他顿了顿,目光落在子君者的脸上,带着一丝自嘲:“至于你……我当初瞎了眼,才会对你动心。”
这句话,像是一根刺,狠狠扎进了子君者的心里。
他的脸色骤然变得难看,周身的气压瞬间低了下来。他猛地抬手,掐住了温青玉的脖颈,力道之大,几乎要将他的骨头捏碎。

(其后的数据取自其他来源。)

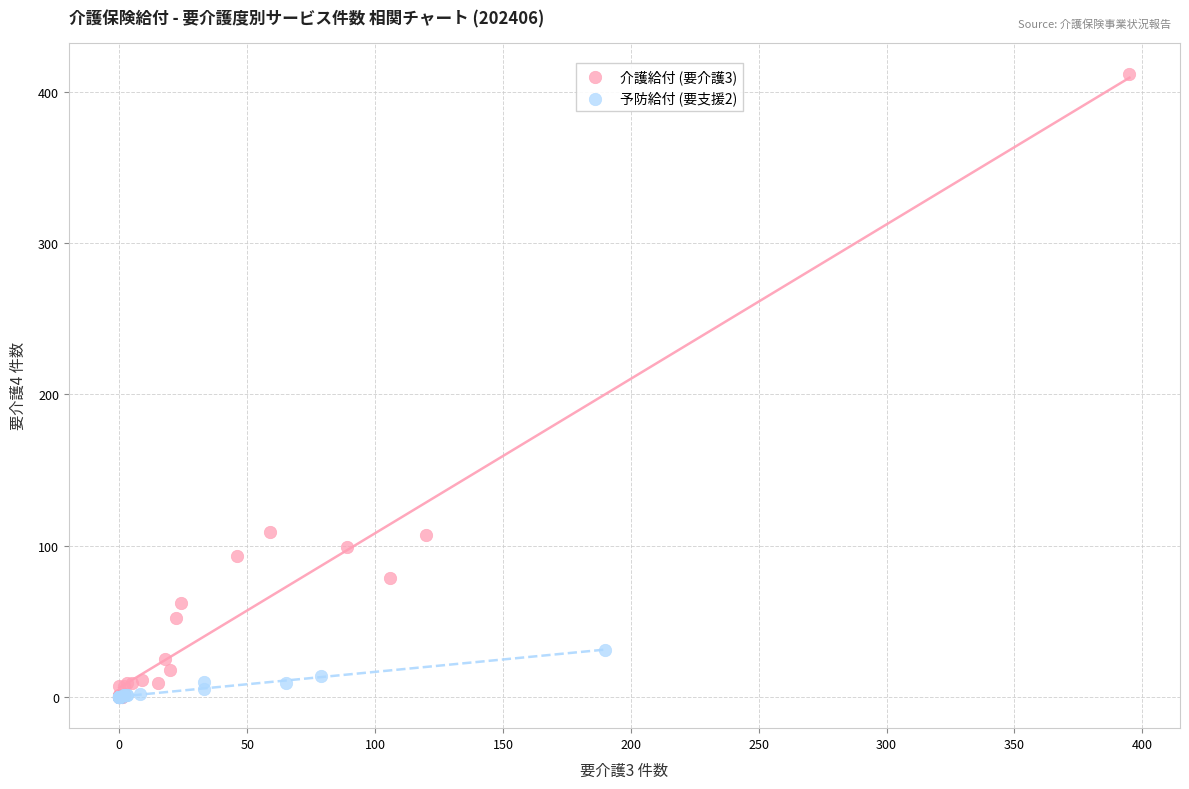

Which series has the widest spread of Y values?

介護給付 (要介護3)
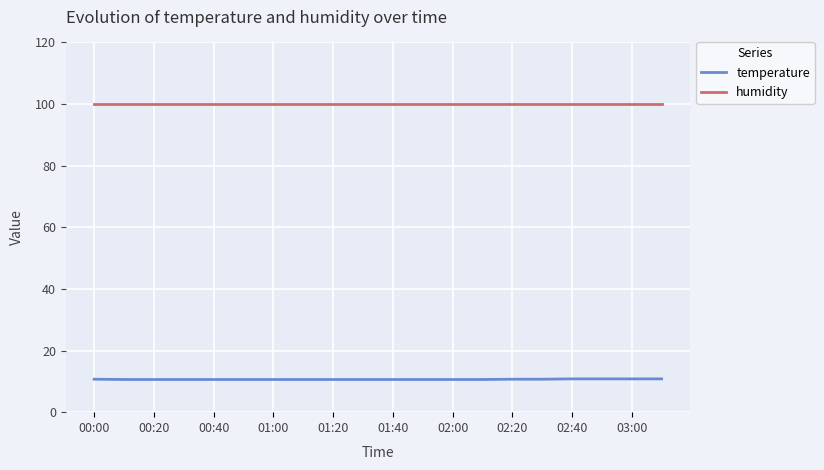

What are all the series names shown in the legend?

temperature, humidity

“温青玉!”他的声音里带着怒意,还有一丝自己都未曾察觉的慌乱,“你再说一遍!”
温青玉被掐得喘不过气,脸色涨得通红,眼底却依旧带着那抹嘲讽的笑。他看着子君者暴怒的模样,忽然觉得,这样的他,才像个活生生的人,而不是那个戴着温柔面具的魔族少主。
“我……”温青玉的声音断断续续,却字字清晰,“后悔……遇见你。”
“嘭——”
子君者猛地松开手,将他狠狠掼在石壁上。
温青玉撞得五脏六腑都疼,一口鲜血喷了出来,溅在子君者的白衣上,开出一朵刺眼的红梅。
他瘫在地上,看着子君者眼底的猩红,扯了扯嘴角,笑得凄凉。
子君者看着那抹血迹,看着温青玉奄奄一息的模样,心脏像是被什么东西狠狠攥住,疼得他几乎喘不过气。
他明明是来逼他归顺的,明明是来嘲讽他的。
可为什么,看着他这样,他会这么难受?
子君者猛地别过脸,声音冷硬得像石头:“好,很好。既然你不肯归顺,那就等着吧。三日后,诛仙台。”
他顿了顿,语气里带着一丝不易察觉的颤抖:“我会亲自……斩了你。”
说完,他头也不回地转身离去,脚步快得像是在逃。
锁仙塔的门,重重关上。
黑暗重新笼罩下来。
温青玉躺在冰冷的地上,看着石壁上的符文,缓缓闭上了眼睛。
诛仙台。
也好。
死在他手里,总好过,这样苟延残喘。
他抬手,紧紧攥着那枚青竹剑穗,指尖的温度,一点点凉了下去。
情之一字,焚心蚀骨。
原来从一开始,就是一场注定烧尽一切的劫。